Your response impressed me. You asked the players and were disappointed with their answer.
Then you asked someone else – an agent, I believe – and he gave a similar answer.
And you were open-minded to the possibility that you might have been wrong. That's a fantastic quality to have.
Do you have a similar response to what is going wrong at Celtic?
I'm only one fan and I speak only for myself. But, as a randomly-chosen sample fan, I need to know that you can see how to make this better.
I want Celtic to be Scottish champions again. I believe that we will win the league under you. If the defence of the title starts to crumble, I WILL be calling for your replacement.
But, as one fan, I need something from you. I need to see that you can put a team on the field that can defend as well as attack, that doesn't overly rely on Leigh Griffiths for goals, that can keep 11 men on the park and that doesn't crumble when tough questions are asked.
And here is my proposition to you – which should benefit everyone.
Between now and the end of May, please show that, having learned from past mistakes, you are the guy to lead us into your third European campaign, confident that you can take us to the Champions League as contenders for second-place in the group, not grateful to be in the Europa League because we fear what might have happened against a higher standard of opposition.
I think that's a reasonable request.
Win us the League and use the next four months or so to show us that you can take us forward.
And I believe you should make whatever tough decisions are necessary to achieve that.
Read about Jock Stein giving Bobby Murdoch – who he described as the best footballer he ever managed – to Jack Charlton at Middlesbrough. Or replacing Tommy Gemell with David Hay for the 1969 League Cup final.
Tough decisions that hurt people who deserved better. But tough decisions have to be made sometimes.
If we win, but without answering the questions about how you put a decent team on the pitch, I would urge you to resign from a position of strength and with your reputation intact.
You are not to blame for everything that is wrong with Celtic. Most of us know that you didn't create the mess masquerading as Celtic, treating the fans as fools.

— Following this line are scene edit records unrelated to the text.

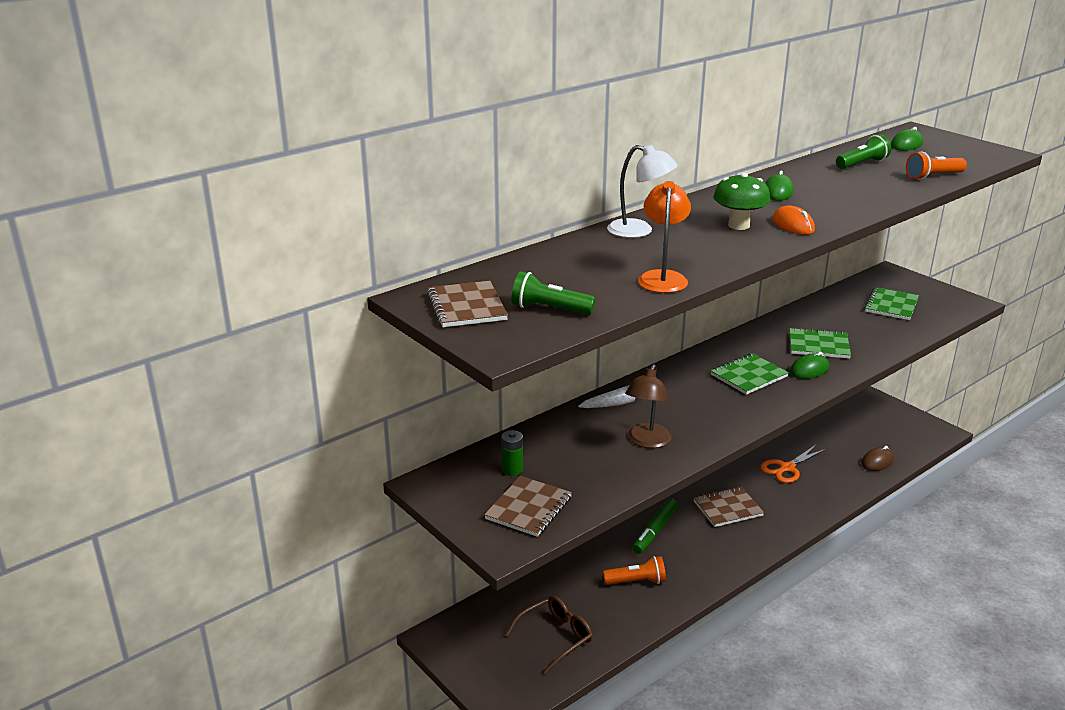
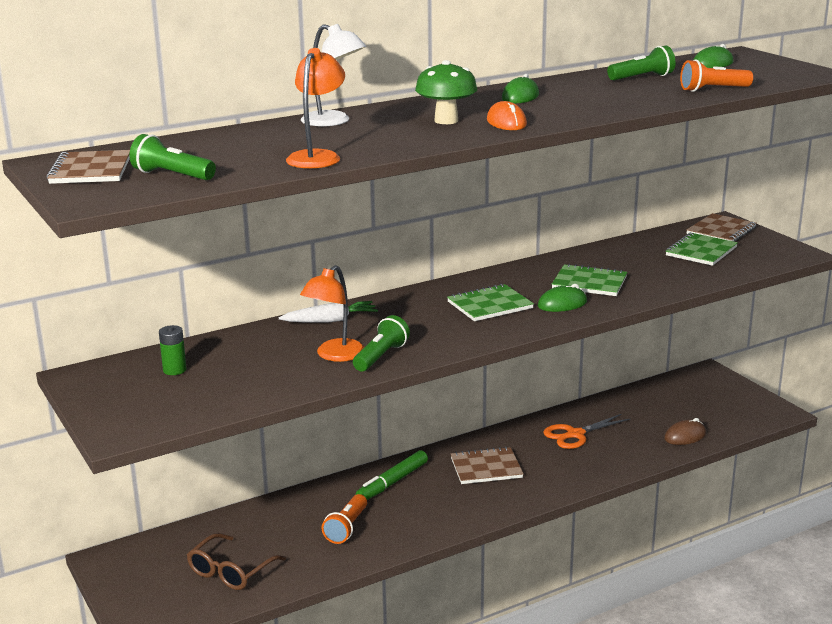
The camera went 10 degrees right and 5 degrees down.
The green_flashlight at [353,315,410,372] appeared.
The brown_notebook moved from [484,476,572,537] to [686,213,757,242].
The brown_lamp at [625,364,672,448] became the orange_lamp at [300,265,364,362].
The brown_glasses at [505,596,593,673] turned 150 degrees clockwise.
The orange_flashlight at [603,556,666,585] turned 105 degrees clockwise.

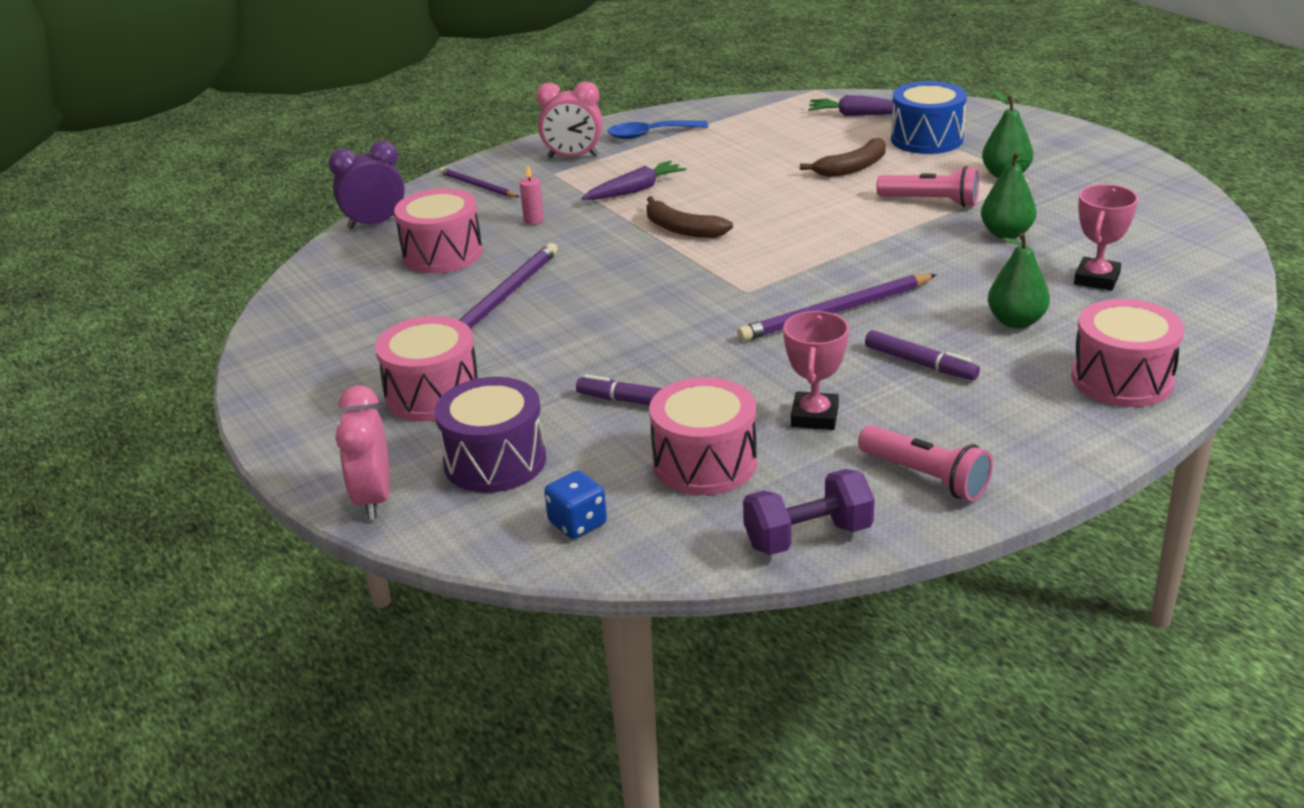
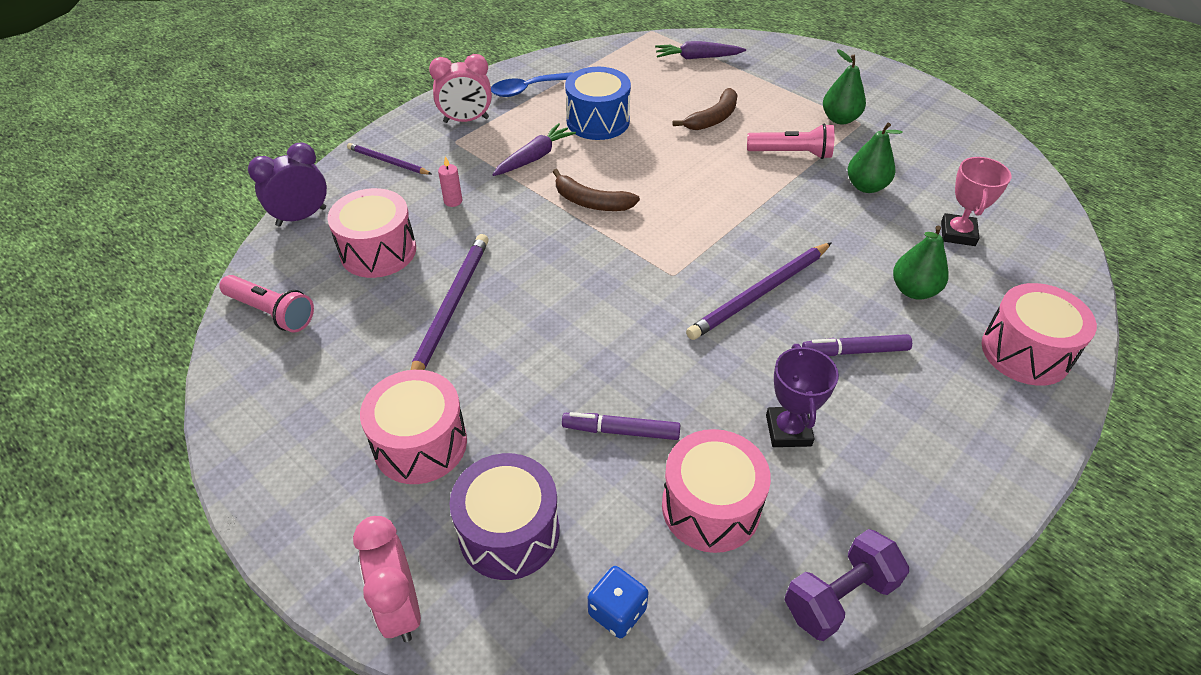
The camera went 15 degrees left and 15 degrees up.
The pink_flashlight moved from [858,425,993,501] to [219,275,314,332].
The blue_drum moved from [891,81,967,154] to [565,67,631,140].
The pink_trophy at [783,311,849,430] became the purple_trophy at [766,344,839,447].
The purple_marker at [865,330,980,380] turned 150 degrees clockwise.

And, sadly, I doubt that anyone replacing you will make things much better.
But we need a manager who can show us that he can deliver a team capable of competing in the way that we should. If you are that man, please prove it.
If you are not the man (yet), then it would suit all of us if you took what you had learned from managing in a high-pressure job and moved forward with your career.
As a Celtic fan, I don't want to see another European campaign like the last two.
And I don't want you to experience how it will feel if we are humiliated again. It won't be pretty to watch. And I could even say that it's not you; it's us.
I hope you do turn it around and I believe you have it in you.
One more thing – if you are Celtic manager next season, don't talk about trebles.
Really – no one at the club told you that?